Hiding in plain sight, the third-ever tardigrade fossil on record has been found suspended within a piece of 16-million-year-old Dominican amber.
The find includes a newly named species, Paradoryphoribius chronocaribbeus, as a relative of the modern living family of tardigrades known as Isohypsibioidea. It’s the first tardigrade fossil from the Cenozoic, our current geological era that began 66 million years ago.
Beneath a microscope, tiny tardigrades look like water bears. Although they are commonly found in water — and at times, serving as the nemesis in “Ant-Man and the Wasp” — tardigrades are known for their ability to survive and even thrive in the most extreme environments.
These tiny, pudgy animals are no longer than one millimeter. They have eight legs with claws at the end, a brain and central nervous system, and something sucker-like called a pharynx behind their mouth that can pierce food. Tardigrades are the smallest-known animal with legs.
All of these details are incredibly well preserved in the new fossil specimen, down to its tiny claws.
“The discovery of a fossil tardigrade is truly a once-in-a-generation event,” said Phil Barden, senior author of the study and assistant professor of biology at New Jersey Institute of Technology, in a statement.
“What is so remarkable is that tardigrades are a ubiquitous ancient lineage that has seen it all on Earth, from the fall of the dinosaurs to the rise of terrestrial colonization of plants,” Barden said. “Yet, they are like a ghost lineage for paleontologists with almost no fossil record. Finding any tardigrade fossil remains is an exciting moment where we can empirically see their progression through Earth history.”
The fossil allowed researchers to see evolutionary aspects that aren’t present in modern tardigrades, which means they can understand how they’ve changed over millions of years.
At first, the researchers didn’t even notice the tardigrade was trapped in the piece of amber.
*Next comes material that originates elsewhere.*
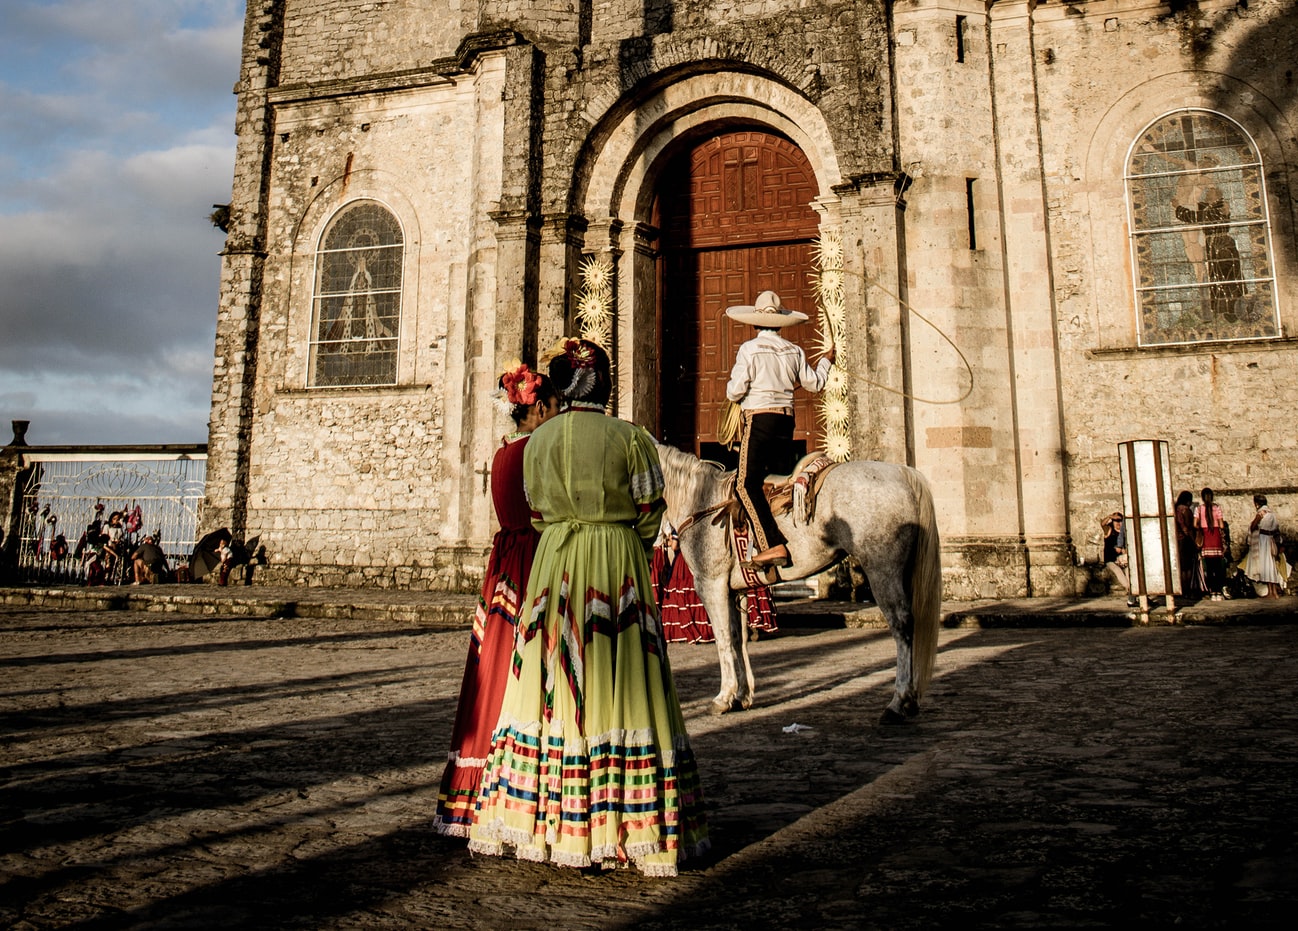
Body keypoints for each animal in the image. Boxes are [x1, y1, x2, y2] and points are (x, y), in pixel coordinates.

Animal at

“It’s a faint speck in amber,” said Barden. “In fact, Pdo. chronocaribbeus was originally an inclusion hidden in the corner of an amber piece with three different ant species that our lab had been studying, and it wasn’t spotted for months.”
Close observational analysis helped the researchers determine where the new species belongs on the tardigrade family tree.
“The fact that we had to rely on imaging techniques usually reserved for cellular and molecular biology shows how challenging it is to study fossil tardigrades,” said Javier Ortega-Hernández, study coauthor and assistant professor of organismic and evolutionary biology at Harvard University, in a statement. “We hope that this work encourages colleagues to look more closely at their amber samples with similar techniques to better understand these cryptic organisms.”
The new species is the first definitive fossil for the modern Isohypsibioidea family of tardigrades found across both marine and land environments today.
“We are just scratching the surface when it comes to understanding living tardigrade communities, especially in places like the Caribbean where they’ve not been surveyed,” said Barden. “This study provides a reminder that, for as little as we may have in the way of tardigrade fossils, we also know very little about the living species on our planet today.”
The tiny animals are related to arthropods and have a deep origin during the Cambrian Explosion, when multiple species of animals suddenly appear in Earth’s fossil record, 541 million years ago. More tardigrade fossils could be hiding within other pieces of amber that have already been studied — researchers just have to look close enough and have the expertise of what they’re looking for when it comes to microscopic fossils.
And tardigrades could outlive humans. It’s because they would be largely unaffected by things that could potentially spell doom for Earth and human life in the future, like asteroids, supernovae or gamma ray bursts. As long as the world’s oceans don’t boil away, tardigrades will live on.